● **What needs to be done**
All of the data goes into your copy exactly as written. Images do not.

● **Task material**
-------

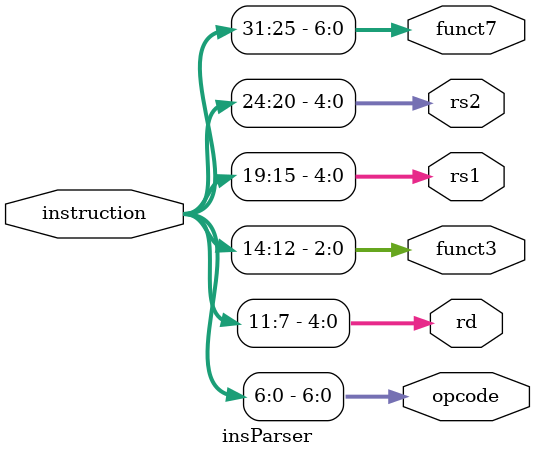
<source format=v>
`timescale 1ns / 1ps

module insParser(
input [32:0] instruction,
output [6:0] opcode,
output [4:0] rd,
output [2:0] funct3,
output [4:0] rs1,
output [4:0] rs2,
output [6:0] funct7
);
    assign opcode = instruction[6:0];
    assign rd = instruction[11:7];
    assign funct3 = instruction[14:12];
    assign rs1 = instruction[19:15];
    assign rs2 = instruction[24:20];
    assign funct7 = instruction[31:25];
    
endmodule
</source>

-------

● **Response below**
<source format=v>
`timescale 1ns / 1ps

module insParser(
input [32:0] instruction,
output [6:0] opcode,
output [4:0] rd,
output [2:0] funct3,
output [4:0] rs1,
output [4:0] rs2,
output [6:0] funct7
);
    assign opcode = instruction[6:0];
    assign rd = instruction[11:7];
    assign funct3 = instruction[14:12];
    assign rs1 = instruction[19:15];
    assign rs2 = instruction[24:20];
    assign funct7 = instruction[31:25];
    
endmodule
</source>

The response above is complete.